Hitting - No problems here. Four guys have MVP potential, and they have impressive depth. They can hit as well as anyone - they were Top 10 in most key offensive categories last year, and there is no reason to believe that they won't be there again.
Coaching - I'm not convinced that Charlie Manuel is the kind of manager that can lead a team to back-to-back wins. Of course, I wasn't at all convinced that he was the kind of manager who could lead a team to one World Series. The combination of his health and his temperament aren't ideal. If Manuel was the sole factor to consider then I would comfortably bet against a repeat.
Losses and gains - As I said earlier, the only real key change to the lineup is the exchange of Burrell for Ibanez. The guys each have their strengths - Ibanez was better in batting average and RBI, while Burrell had more home runs and a better slugging percentage. Ibanez is older, but has very similar fielding stats. In most ways the guys are entirely interchangeable. As long as Ibanez fits in well with his team there shouldn't be any reasons to worry.
Bumps and bruises - Chase Utley isn't healthy. He has a bad hip, and is no lock to be ready for the start of the season.
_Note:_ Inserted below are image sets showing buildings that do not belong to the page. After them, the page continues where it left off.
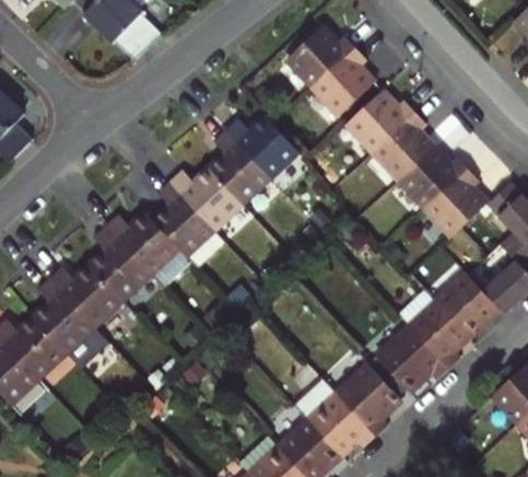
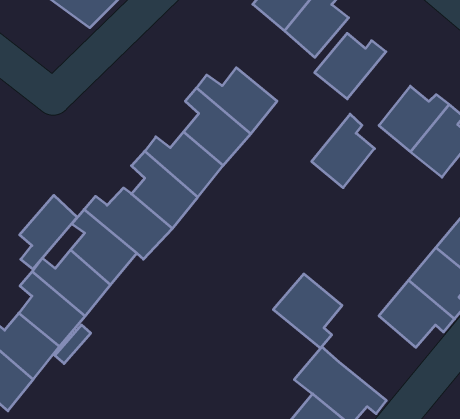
building: [366,118,426,186] -> [312,114,375,188]
building: none -> [20,195,77,269]
building: [327,372,391,443] -> [273,274,342,348]

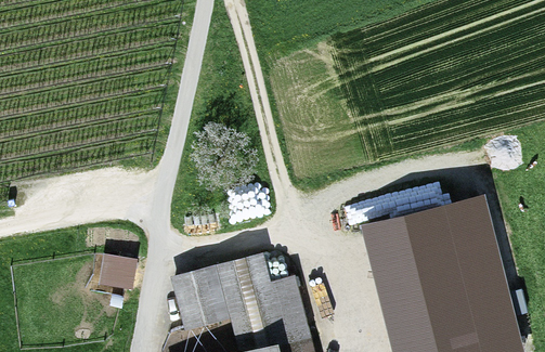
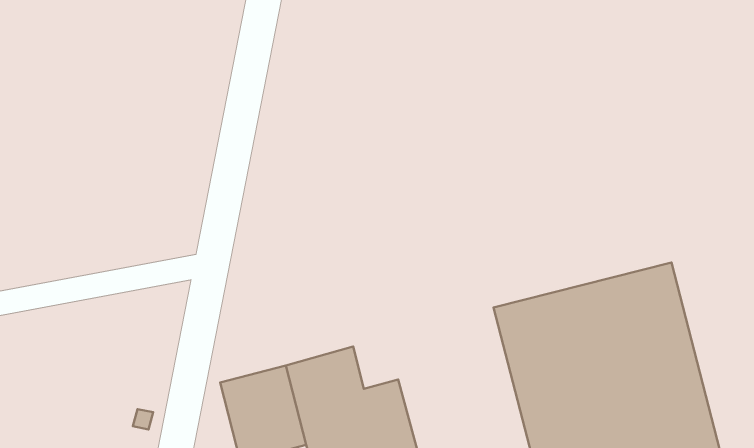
building: [99,258,137,290] -> none

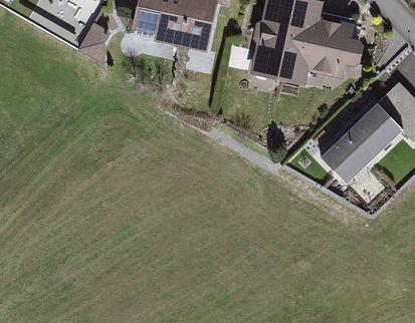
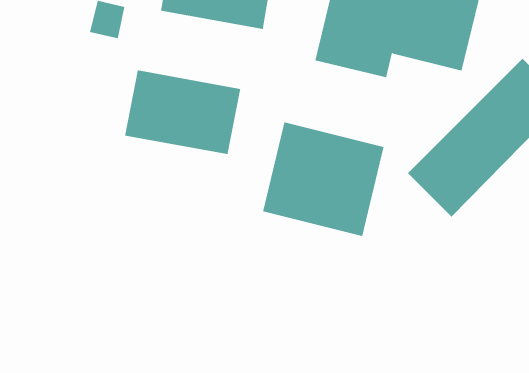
building: none -> [124,70,241,155]
building: none -> [262,122,384,237]

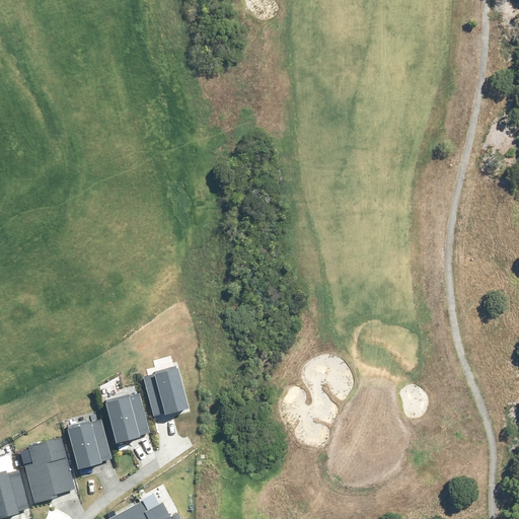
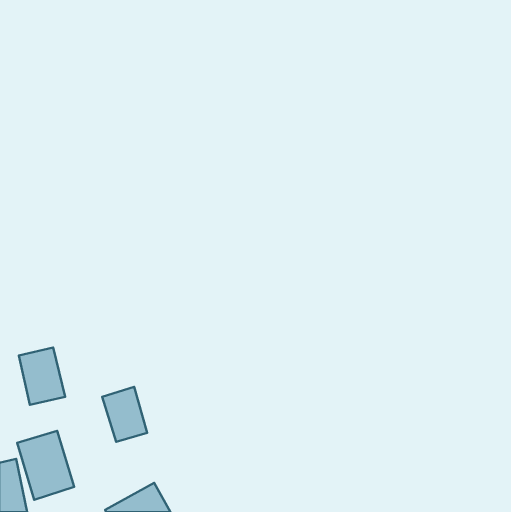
building: [142,364,190,421] -> none
building: [68,415,115,472] -> [19,348,65,405]

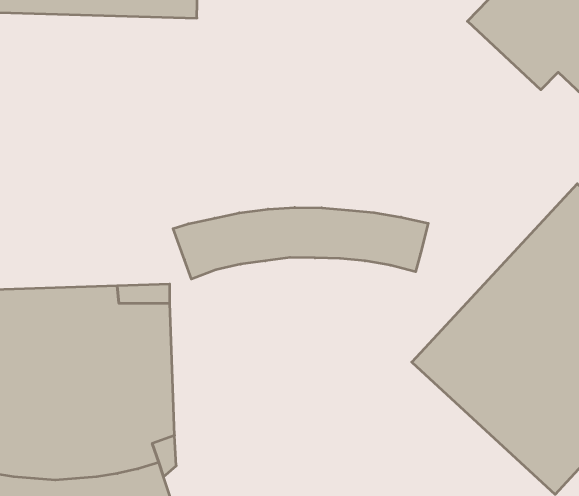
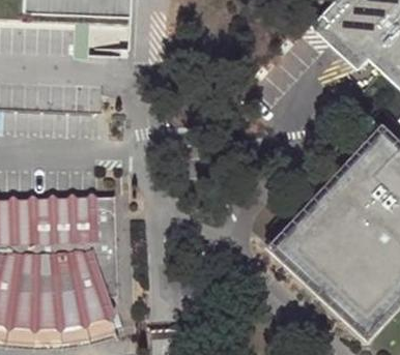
building: [173,207,428,279] -> none

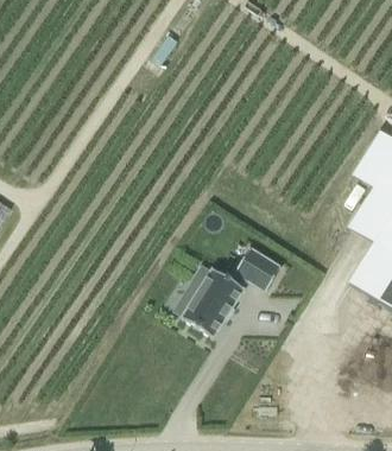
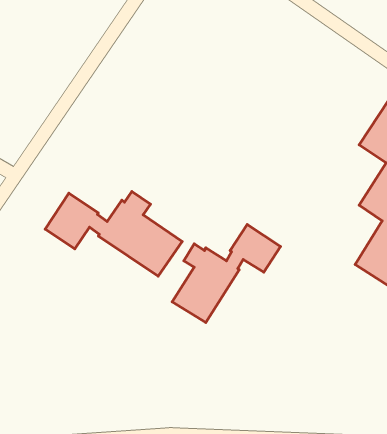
building: none -> [45,191,182,276]

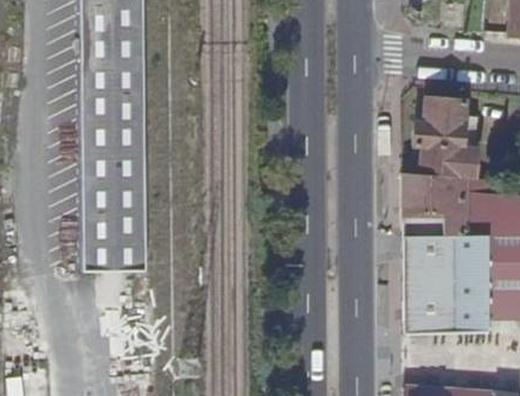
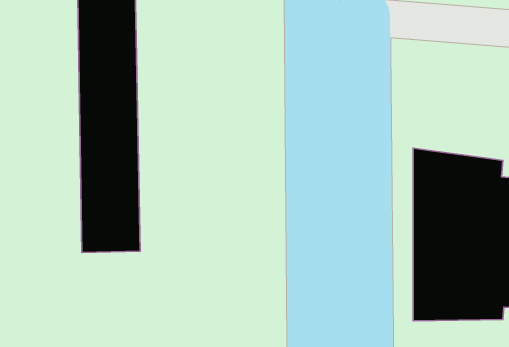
building: [415,98,481,180] -> none

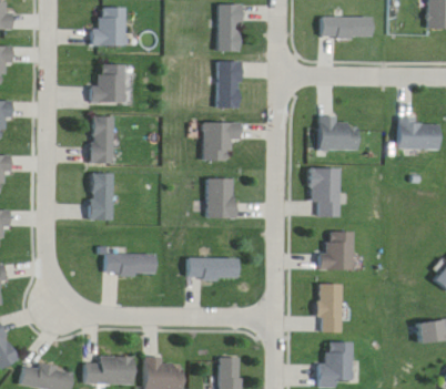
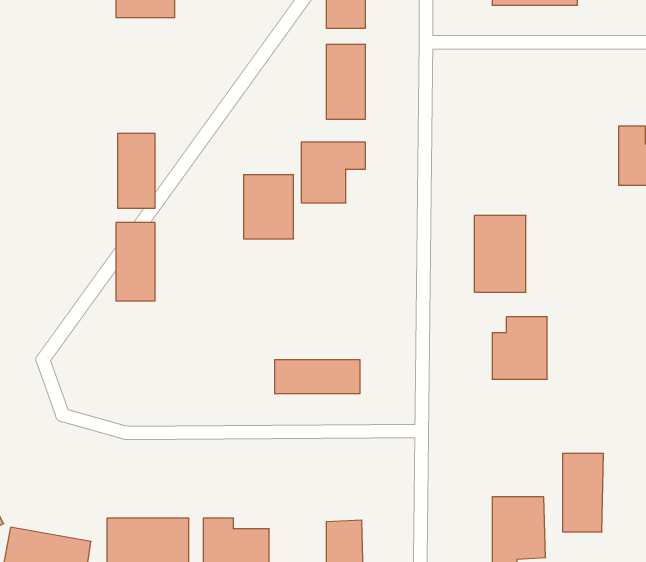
building: [91,63,124,102] -> none
building: [320,113,362,150] -> none
building: [206,177,237,217] -> [244,175,294,239]
building: [102,247,155,274] -> none
building: [318,283,344,331] -> [563,454,604,532]

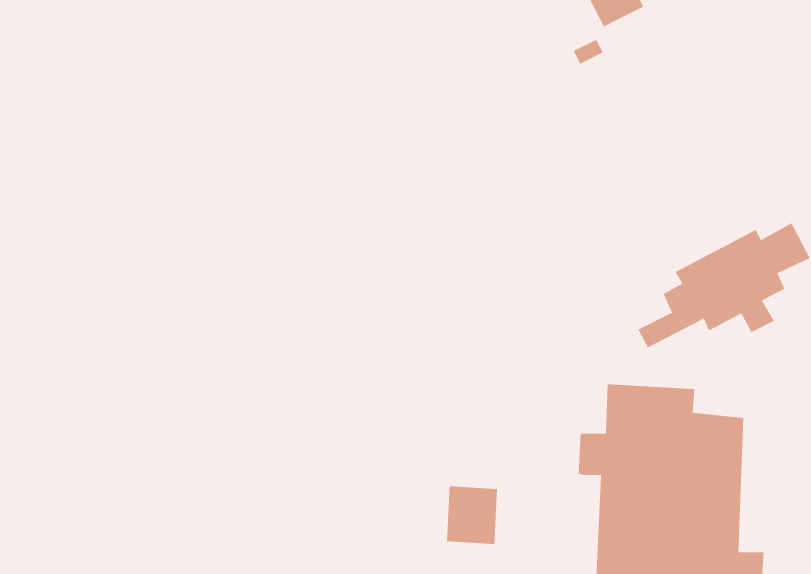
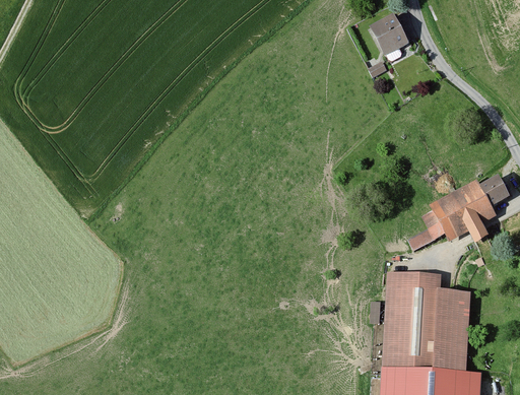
building: [447,486,498,545] -> none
Key bullpen member J.C. Romero is suspended for the first 50 games of the year for a positive drug test. Depth fielder Jayson Werth is fighting a shoulder injury. None of these situations are dire by themselves, but they could be problematic if they mount up - especially among the pitchers.
Division - This is where it gets tough. The Phillies have managed to keep their team together, but they haven't gotten any better. The Mets, on the other hand, most certainly have. The biggest change is their bullpen - it was a disaster last year, but with the addition of Francisco Rodriguez and J.J. Putz it's now as good as any in the league. The rotation has been shuffled and probably improved as well. There are concerns - they are short one established, solid outfielder, and they have to rely on a lot of aging fragile bats for power. Still, the Mets would have won the division the last two years if not for monumental collapses both times, and they are clearly and rightly the favorites to win it this year. On top of that, the Braves and the Marlins both look to be improved, so divisional wins could be tougher to come across this year. The Phillies may have to rely on the wild card to punch their ticket.
League - The wild card won't be a breeze. The National League will be tough - the Dodgers have Manny Ramirez all year, and the Diamondbacks and Giants are both much improved. The Cubs have a clear advantage in the NL Central, but the Cardinals and Brewers are relevant, too. You need to make the playoffs to win the playoffs, and the Phillies will have to be at their best to do that.
Difficulty of repeating - Since free agency made it so much harder to maintain a competitive advantage, just two teams have managed to repeat as World Series champs - the Yankees and the Blue Jays. Neither of those teams won more games the year they repeated than they did in the previous year. Philadelphia only won 92 games last year, so they wouldn't have much of a cushion if their win total were to drop.